> _STORED DATA_:

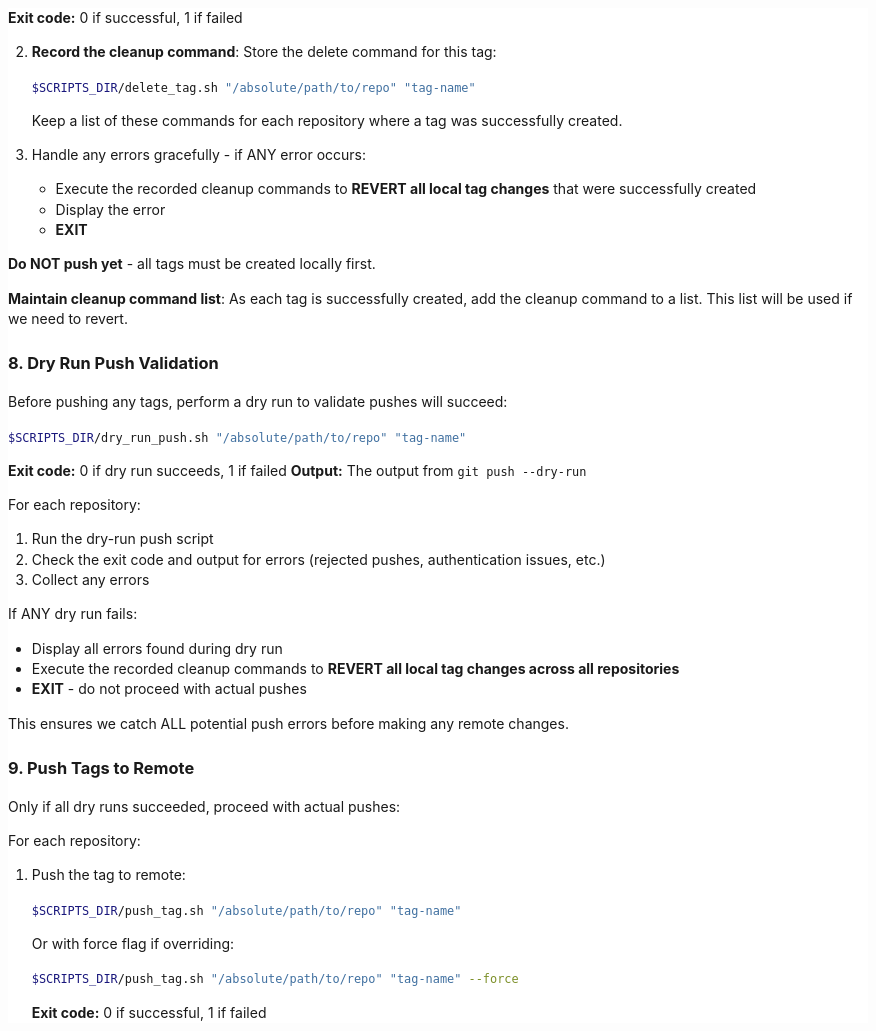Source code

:    **Exit code:** 0 if successful, 1 if failed

2. **Record the cleanup command**: Store the delete command for this tag:
   ```bash
   $SCRIPTS_DIR/delete_tag.sh "/absolute/path/to/repo" "tag-name"
   ```
   Keep a list of these commands for each repository where a tag was successfully created.

3. Handle any errors gracefully - if ANY error occurs:
   - Execute the recorded cleanup commands to **REVERT all local tag changes** that were successfully created
   - Display the error
   - **EXIT**

**Do NOT push yet** - all tags must be created locally first.

**Maintain cleanup command list**: As each tag is successfully created, add the cleanup command to a list. This list will be used if we need to revert.

### 8. Dry Run Push Validation

Before pushing any tags, perform a dry run to validate pushes will succeed:

```bash
$SCRIPTS_DIR/dry_run_push.sh "/absolute/path/to/repo" "tag-name"
```

**Exit code:** 0 if dry run succeeds, 1 if failed
**Output:** The output from `git push --dry-run`

For each repository:
1. Run the dry-run push script
2. Check the exit code and output for errors (rejected pushes, authentication issues, etc.)
3. Collect any errors

If ANY dry run fails:
- Display all errors found during dry run
- Execute the recorded cleanup commands to **REVERT all local tag changes across all repositories**
- **EXIT** - do not proceed with actual pushes

This ensures we catch ALL potential push errors before making any remote changes.

### 9. Push Tags to Remote

Only if all dry runs succeeded, proceed with actual pushes:

For each repository:
1. Push the tag to remote:
   ```bash
   $SCRIPTS_DIR/push_tag.sh "/absolute/path/to/repo" "tag-name"
   ```

   Or with force flag if overriding:
   ```bash
   $SCRIPTS_DIR/push_tag.sh "/absolute/path/to/repo" "tag-name" --force
   ```

   **Exit code:** 0 if successful, 1 if failed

> _YOUR INSTRUCTIONS_: Please, without any of the pictures, set down exactly the lines from the beginning of the listing to the line that contains "3. Handle any", inclusive.

> _WRITTEN RESPONSE_:
Source code

:    **Exit code:** 0 if successful, 1 if failed

2. **Record the cleanup command**: Store the delete command for this tag:
   ```bash
   $SCRIPTS_DIR/delete_tag.sh "/absolute/path/to/repo" "tag-name"
   ```
   Keep a list of these commands for each repository where a tag was successfully created.

3. Handle any errors gracefully - if ANY error occurs:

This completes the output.